[Begin RECORDED INFORMATION]

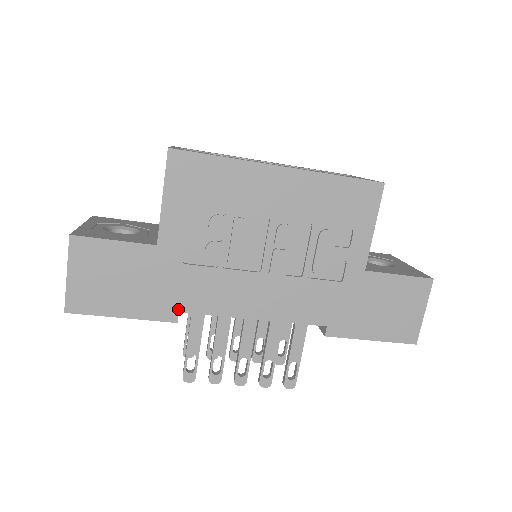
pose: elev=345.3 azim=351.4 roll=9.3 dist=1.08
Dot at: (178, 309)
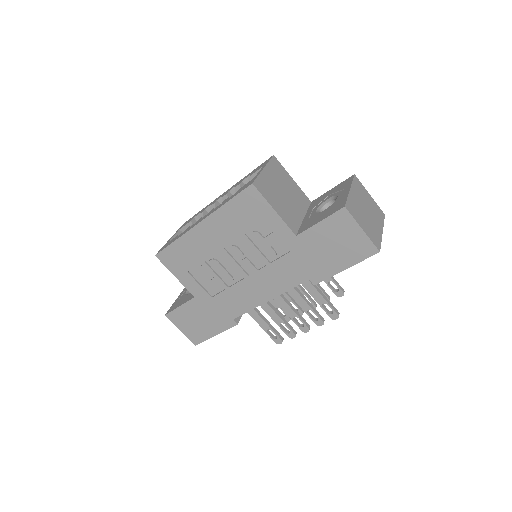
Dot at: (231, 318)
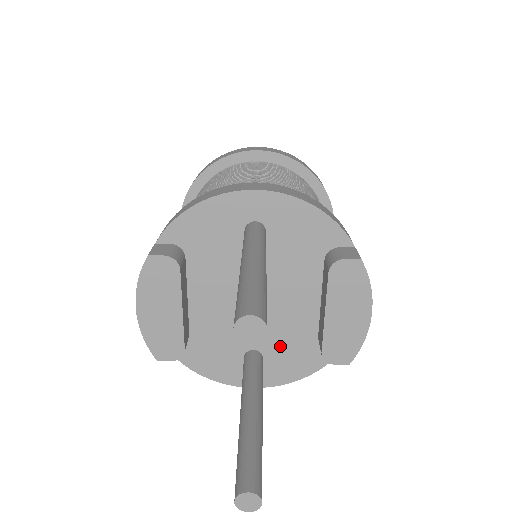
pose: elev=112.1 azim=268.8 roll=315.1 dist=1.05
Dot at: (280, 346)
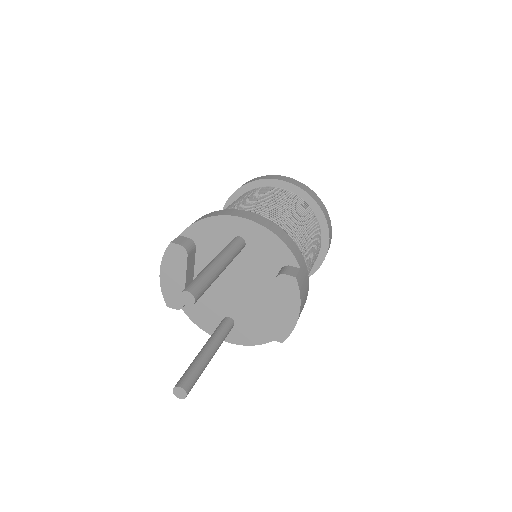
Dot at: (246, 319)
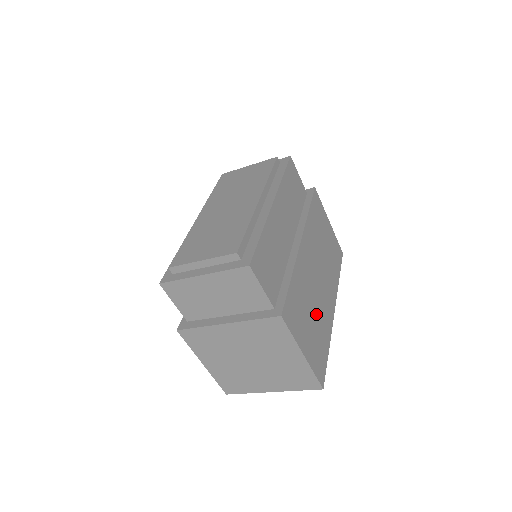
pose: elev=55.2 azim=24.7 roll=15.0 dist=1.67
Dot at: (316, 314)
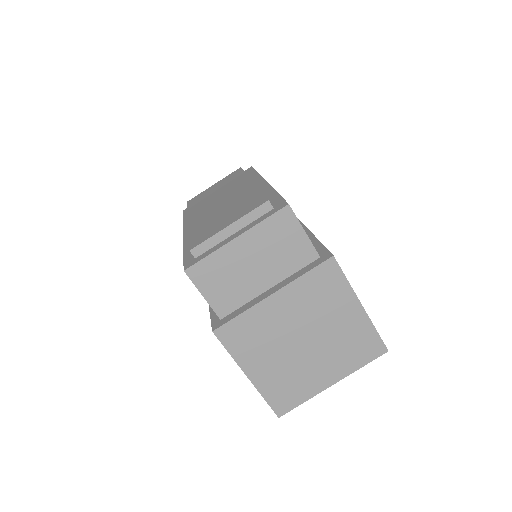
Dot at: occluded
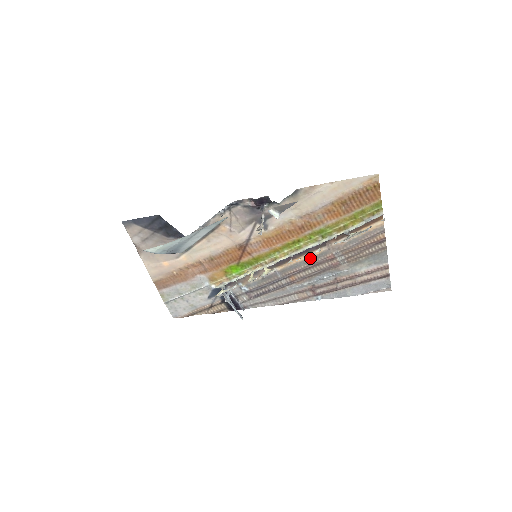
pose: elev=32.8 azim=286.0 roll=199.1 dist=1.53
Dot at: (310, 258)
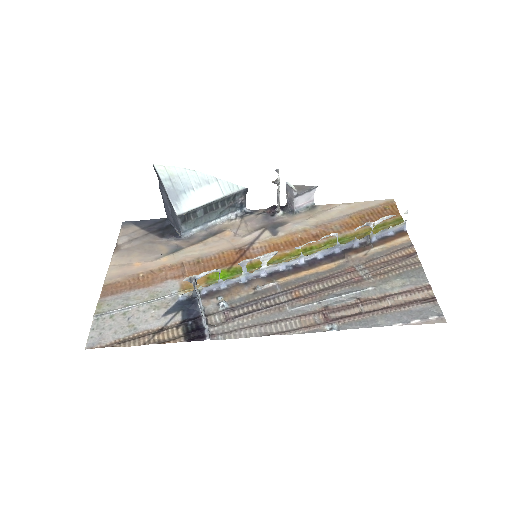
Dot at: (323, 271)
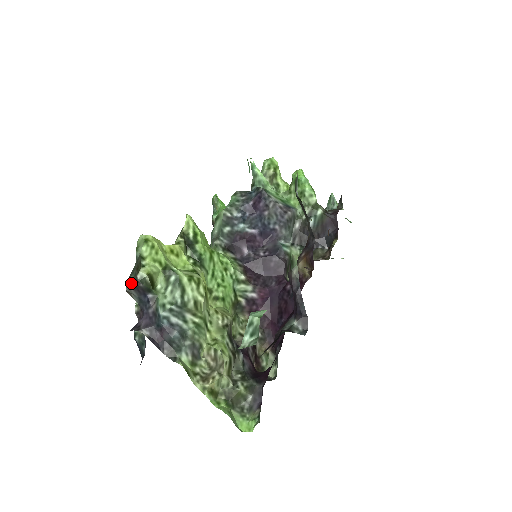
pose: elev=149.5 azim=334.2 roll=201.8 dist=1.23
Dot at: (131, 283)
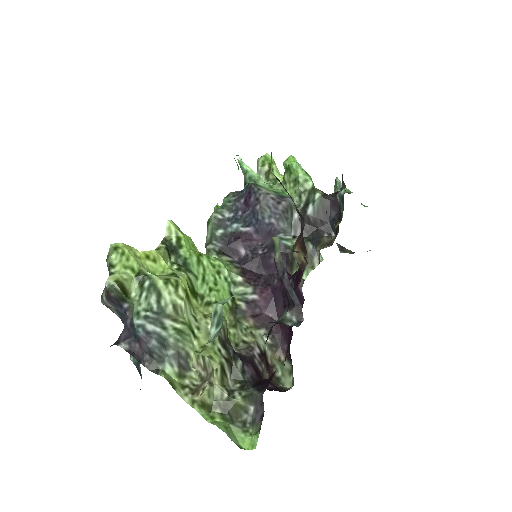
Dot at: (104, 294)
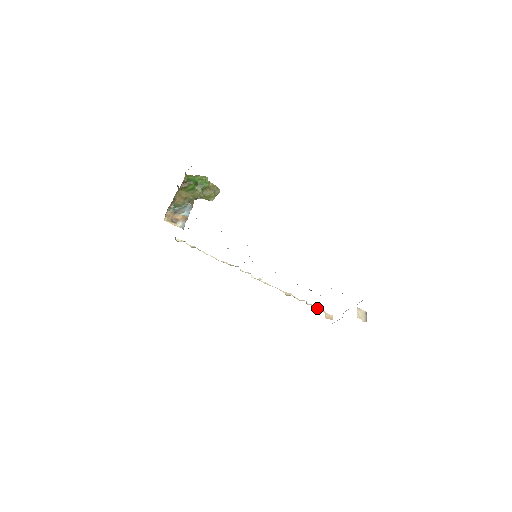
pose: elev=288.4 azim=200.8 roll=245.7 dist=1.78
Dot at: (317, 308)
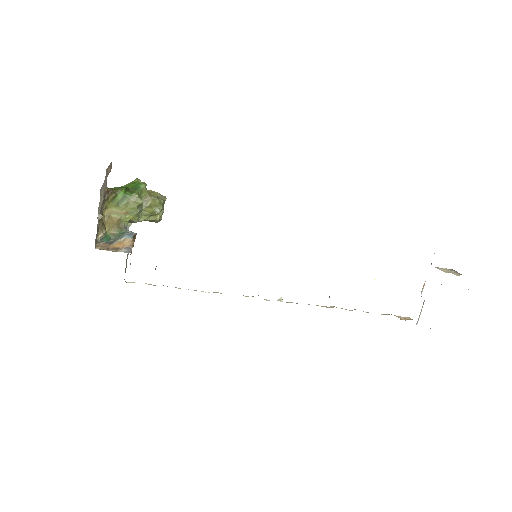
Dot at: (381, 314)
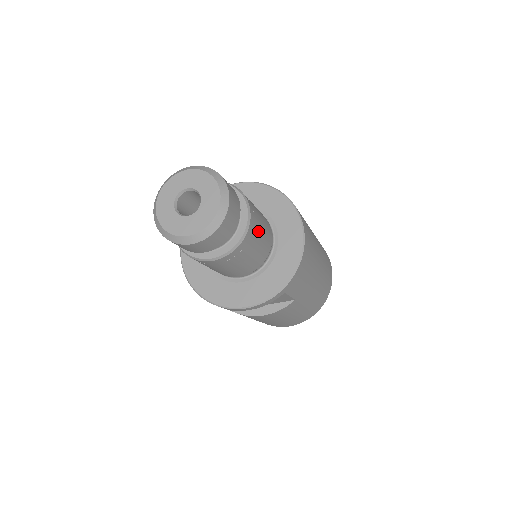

[End RECORDED INFORMATION]

◆ **EXERCISE AIM**
Edit the entries above by changing every "pose" to "view" and leaving the rest as it is. Write out the edited lines without the pictures.

◆ **THE COMPLETED TASK**
view: elev=345.3 azim=351.4 roll=9.3 dist=1.08
Dot at: (178, 309)
Dot at: (231, 318)
view: elev=112.1 azim=268.8 roll=315.1 dist=1.05
Dot at: (280, 346)
Dot at: (246, 319)
view: elev=55.2 azim=24.7 roll=15.0 dist=1.67
Dot at: (316, 314)
Dot at: occluded
view: elev=32.8 azim=286.0 roll=199.1 dist=1.53
Dot at: (310, 258)
Dot at: (323, 271)
view: elev=149.5 azim=334.2 roll=201.8 dist=1.23
Dot at: (131, 283)
Dot at: (104, 294)
view: elev=288.4 azim=200.8 roll=245.7 dist=1.78
Dot at: (317, 308)
Dot at: (381, 314)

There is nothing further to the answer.